Six hours later, slumped at a table in the far corner of the hotel bar, a bleary-eyed Moon watched Arthur Barge shamble amiably past. The detective crooked his little finger and beckoned him across. “Mr. Barge?”
The human toby jug beamed. “Good evening to you.” He walked across to Moon, tripping over a stray barstool as he did so.
“I’ve been meaning,” Moon said with that ponderous solemnity unique to the seriously drunk, “to have a word with you.”
“I suppose this is about me and Mrs. G. She’s a wonderful woman, sir. A real lady. Frisky like, though, when she wants to be.”
Moon steepled his fingers. “Mr. Barge, Mrs. Grossmith has given me years of faithful service. I am not entirely without feeling and I’ve no wish — to dabble for a moment in the vernacular — to see you break her heart.”
Barge chuckled. “Are you asking me if my intentions are honorable?”
“Yes,” Moon said, unsmiling. “How did you know?”
Barge blustered, “Rest assured. I’ll do right by her.”
Moon finished the last of his drink. “You’d better. If I find you’ve mistreated her in any way…” He paused, unable to think of a sufficiently menacing threat. “Believe me,” he finished feebly, “I’ll get you.”
Barge looked back, astonished at this sudden burst of aggression so ineptly delivered. “Sorry if I’ve offended you. Really. I don’t know what I’ve done, I’m sure.”
Moon glared impatiently. “I’ll be watching.”
“I love her,” Barge said meekly, then walked to the exit, narrowly avoiding spilling several patrons’ drinks in the process. He struggled with the door, fruitlessly trying to tug it open when it would have submitted to the gentlest of pushes. Only the entrance of the Somnambulist afforded him an opportunity to escape. He stopped to whisper his thanks but the giant stomped grumpily past without acknowledging him.
When Moon saw his friend, he groaned and pushed aside a few of the legion of empty glasses lined up before him in a vain attempt to disguise the quantity of his drinking. The Somnambulist, however, was in no mood to be fooled. He pulled a stool up to the table, lowered his vast form upon it and wrote furiously on his blackboard, the ferocious tap of chalk on board sounding to Moon like the dull roar of distant cannon fire.
WARE WERE YOU
Moon squirmed. The Somnambulist gesticulated angrily at the message.
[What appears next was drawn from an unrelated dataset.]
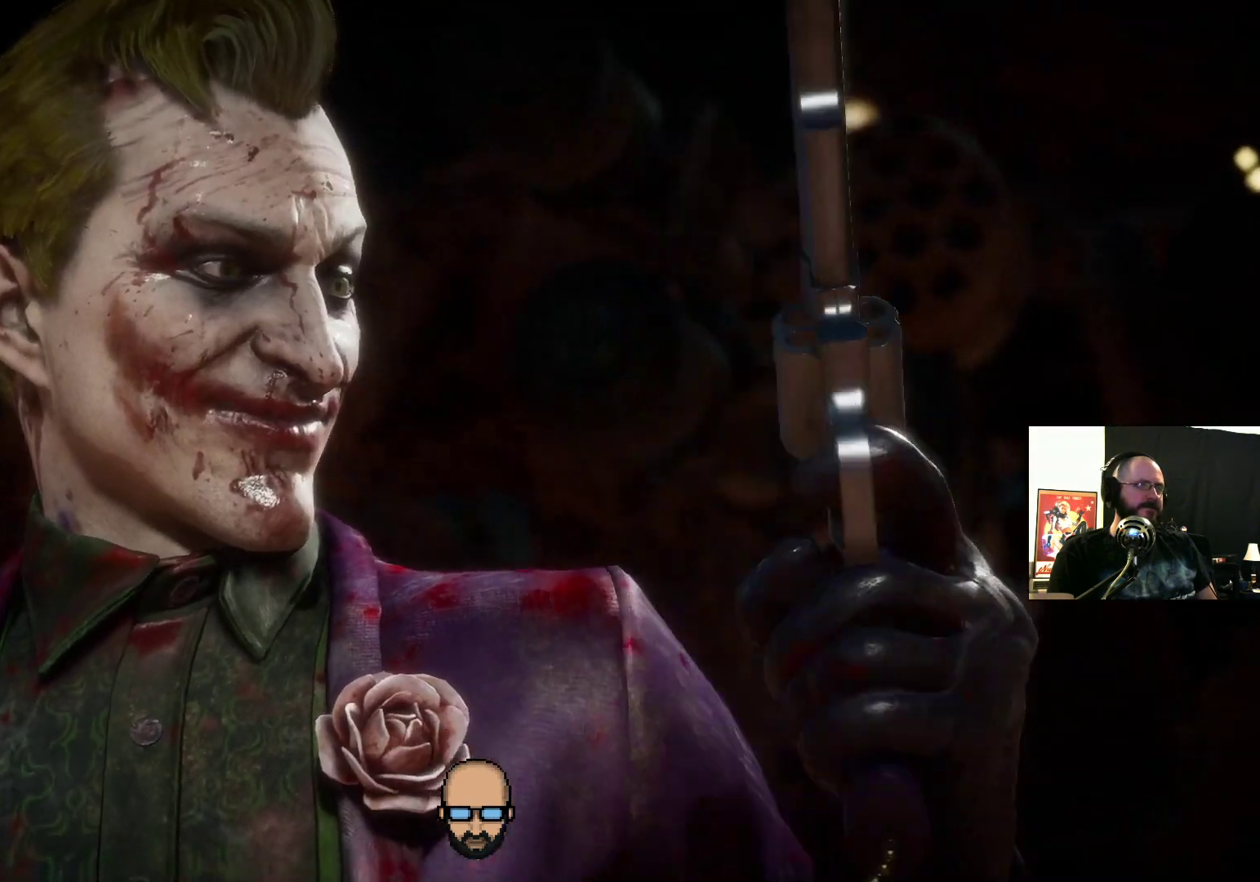
{"buttons": [], "events": [[333, "CROSS", "down"], [433, "CROSS", "up"]]}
“Out,” Moon said and stumbled to his feet. Faltering, he floundered and, his balance unsteady, fell heavily back onto the chair. The Somnambulist ignored these pratfalls.
CRIBB
“Yes,” Moon admitted, a chink of emotion in his voice.
DONT TRUST
Moon looked up. “You recognize him, don’t you?”
STAY AWAY
“I don’t understand. Why won’t you tell me what you know? Why won’t anyone tell me what they know?”
TRUST ME
Moon sighed.
PLEESE
The Somnambulist frantically underlined the word.
Moon clutched his head. “Very well. If it makes you happy. I shan’t see him again.”
The Somnambulist nodded gravely.
“But you promise one day you’ll tell me why?”
The giant shrugged.
“Fine,” spat Moon. “If that’s the best you can do.” And he staggered up and lurched from the room.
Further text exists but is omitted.